**Exercise prompt**
Wherever a line below holds the word "cours", copy that line.
'''
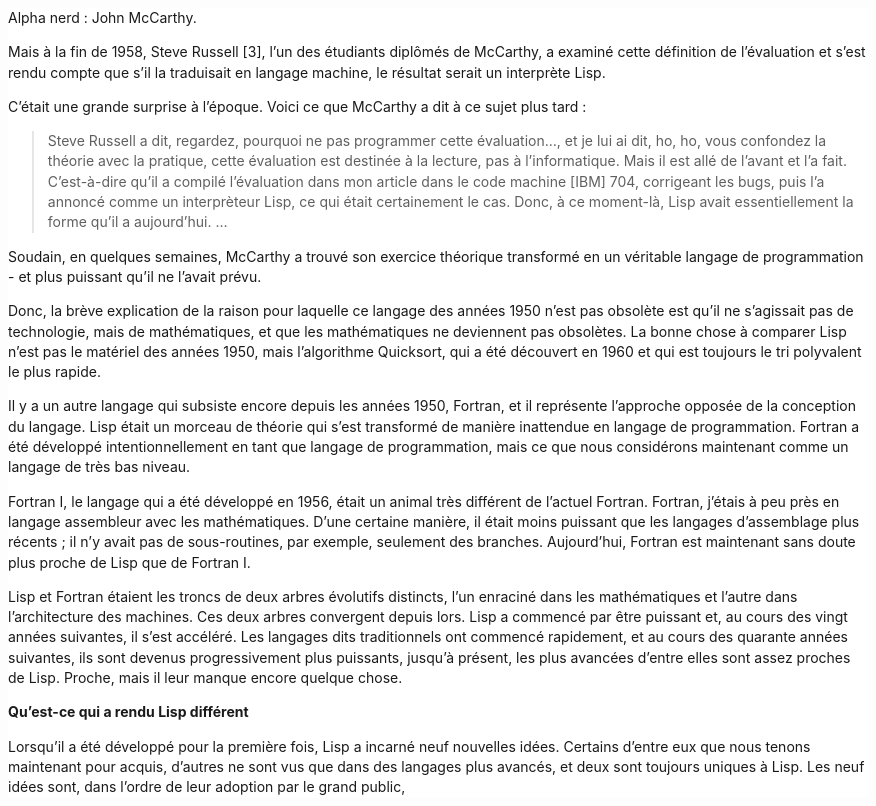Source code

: Alpha nerd : John McCarthy.

Mais à la fin de 1958, Steve Russell \[3\], l’un des étudiants diplômés
de McCarthy, a examiné cette définition de l’évaluation et s’est rendu
compte que s’il la traduisait en langage machine, le résultat serait un
interprète Lisp.

C’était une grande surprise à l’époque. Voici ce que McCarthy a dit à ce
sujet plus tard :

> Steve Russell a dit, regardez, pourquoi ne pas programmer cette
> évaluation…, et je lui ai dit, ho, ho, vous confondez la théorie avec
> la pratique, cette évaluation est destinée à la lecture, pas à
> l’informatique. Mais il est allé de l’avant et l’a fait. C’est-à-dire
> qu’il a compilé l’évaluation dans mon article dans le code machine
> \[IBM\] 704, corrigeant les bugs, puis l’a annoncé comme un
> interprèteur Lisp, ce qui était certainement le cas. Donc, à ce
> moment-là, Lisp avait essentiellement la forme qu’il a aujourd’hui. …

Soudain, en quelques semaines, McCarthy a trouvé son exercice théorique
transformé en un véritable langage de programmation - et plus puissant
qu’il ne l’avait prévu.

Donc, la brève explication de la raison pour laquelle ce langage des
années 1950 n’est pas obsolète est qu’il ne s’agissait pas de
technologie, mais de mathématiques, et que les mathématiques ne
deviennent pas obsolètes. La bonne chose à comparer Lisp n’est pas le
matériel des années 1950, mais l’algorithme Quicksort, qui a été
découvert en 1960 et qui est toujours le tri polyvalent le plus rapide.

Il y a un autre langage qui subsiste encore depuis les années 1950,
Fortran, et il représente l’approche opposée de la conception du
langage. Lisp était un morceau de théorie qui s’est transformé de
manière inattendue en langage de programmation. Fortran a été développé
intentionnellement en tant que langage de programmation, mais ce que
nous considérons maintenant comme un langage de très bas niveau.

Fortran I, le langage qui a été développé en 1956, était un animal très
différent de l’actuel Fortran. Fortran, j’étais à peu près en langage
assembleur avec les mathématiques. D’une certaine manière, il était
moins puissant que les langages d’assemblage plus récents ; il n’y avait
pas de sous-routines, par exemple, seulement des branches. Aujourd’hui,
Fortran est maintenant sans doute plus proche de Lisp que de Fortran I.

Lisp et Fortran étaient les troncs de deux arbres évolutifs distincts,
l’un enraciné dans les mathématiques et l’autre dans l’architecture des
machines. Ces deux arbres convergent depuis lors. Lisp a commencé par
être puissant et, au cours des vingt années suivantes, il s’est
accéléré. Les langages dits traditionnels ont commencé rapidement, et au
cours des quarante années suivantes, ils sont devenus progressivement
plus puissants, jusqu’à présent, les plus avancées d’entre elles sont
assez proches de Lisp. Proche, mais il leur manque encore quelque chose.

**Qu’est-ce qui a rendu Lisp différent**

Lorsqu’il a été développé pour la première fois, Lisp a incarné neuf
nouvelles idées. Certains d’entre eux que nous tenons maintenant pour
acquis, d’autres ne sont vus que dans des langages plus avancés, et deux
sont toujours uniques à Lisp. Les neuf idées sont, dans l’ordre de leur
adoption par le grand public,
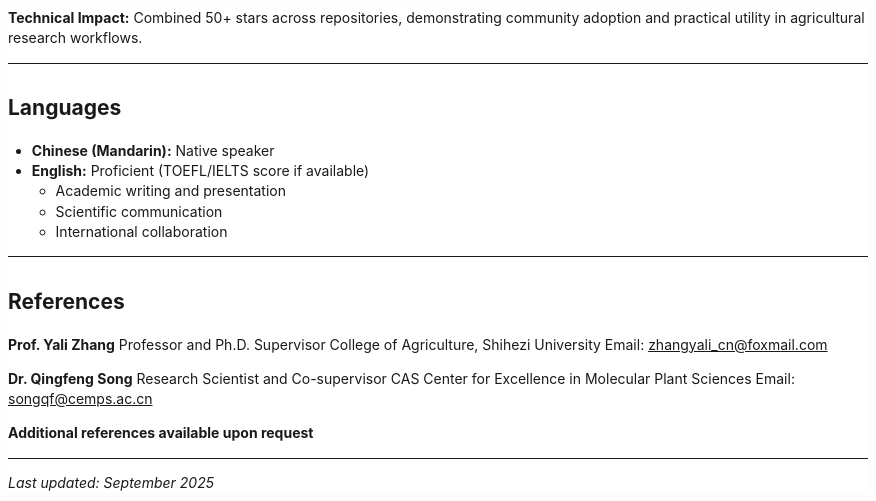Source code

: **Technical Impact:** Combined 50+ stars across repositories, demonstrating community adoption and practical utility in agricultural research workflows.

---

## Languages

- **Chinese (Mandarin):** Native speaker
- **English:** Proficient (TOEFL/IELTS score if available)
  - Academic writing and presentation
  - Scientific communication
  - International collaboration

---

## References

**Prof. Yali Zhang**
Professor and Ph.D. Supervisor
College of Agriculture, Shihezi University
Email: [zhangyali_cn@foxmail.com](mailto:zhangyali_cn@foxmail.com)

**Dr. Qingfeng Song**
Research Scientist and Co-supervisor
CAS Center for Excellence in Molecular Plant Sciences
Email: [songqf@cemps.ac.cn](mailto:songqf@cemps.ac.cn)

**Additional references available upon request**

---

_Last updated: September 2025_
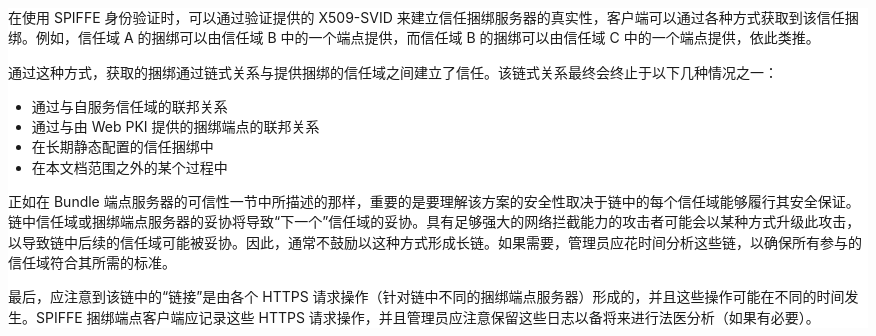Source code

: 在使用 SPIFFE 身份验证时，可以通过验证提供的 X509-SVID 来建立信任捆绑服务器的真实性，客户端可以通过各种方式获取到该信任捆绑。例如，信任域 A 的捆绑可以由信任域 B 中的一个端点提供，而信任域 B 的捆绑可以由信任域 C 中的一个端点提供，依此类推。

通过这种方式，获取的捆绑通过链式关系与提供捆绑的信任域之间建立了信任。该链式关系最终会终止于以下几种情况之一：

- 通过与自服务信任域的联邦关系
- 通过与由 Web PKI 提供的捆绑端点的联邦关系
- 在长期静态配置的信任捆绑中
- 在本文档范围之外的某个过程中

正如在 Bundle 端点服务器的可信性一节中所描述的那样，重要的是要理解该方案的安全性取决于链中的每个信任域能够履行其安全保证。链中信任域或捆绑端点服务器的妥协将导致“下一个”信任域的妥协。具有足够强大的网络拦截能力的攻击者可能会以某种方式升级此攻击，以导致链中后续的信任域可能被妥协。因此，通常不鼓励以这种方式形成长链。如果需要，管理员应花时间分析这些链，以确保所有参与的信任域符合其所需的标准。

最后，应注意到该链中的“链接”是由各个 HTTPS 请求操作（针对链中不同的捆绑端点服务器）形成的，并且这些操作可能在不同的时间发生。SPIFFE 捆绑端点客户端应记录这些 HTTPS 请求操作，并且管理员应注意保留这些日志以备将来进行法医分析（如果有必要）。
'''
**Response for this exercise**
être puissant et, au cours des vingt années suivantes, il s’est
cours des quarante années suivantes, ils sont devenus progressivement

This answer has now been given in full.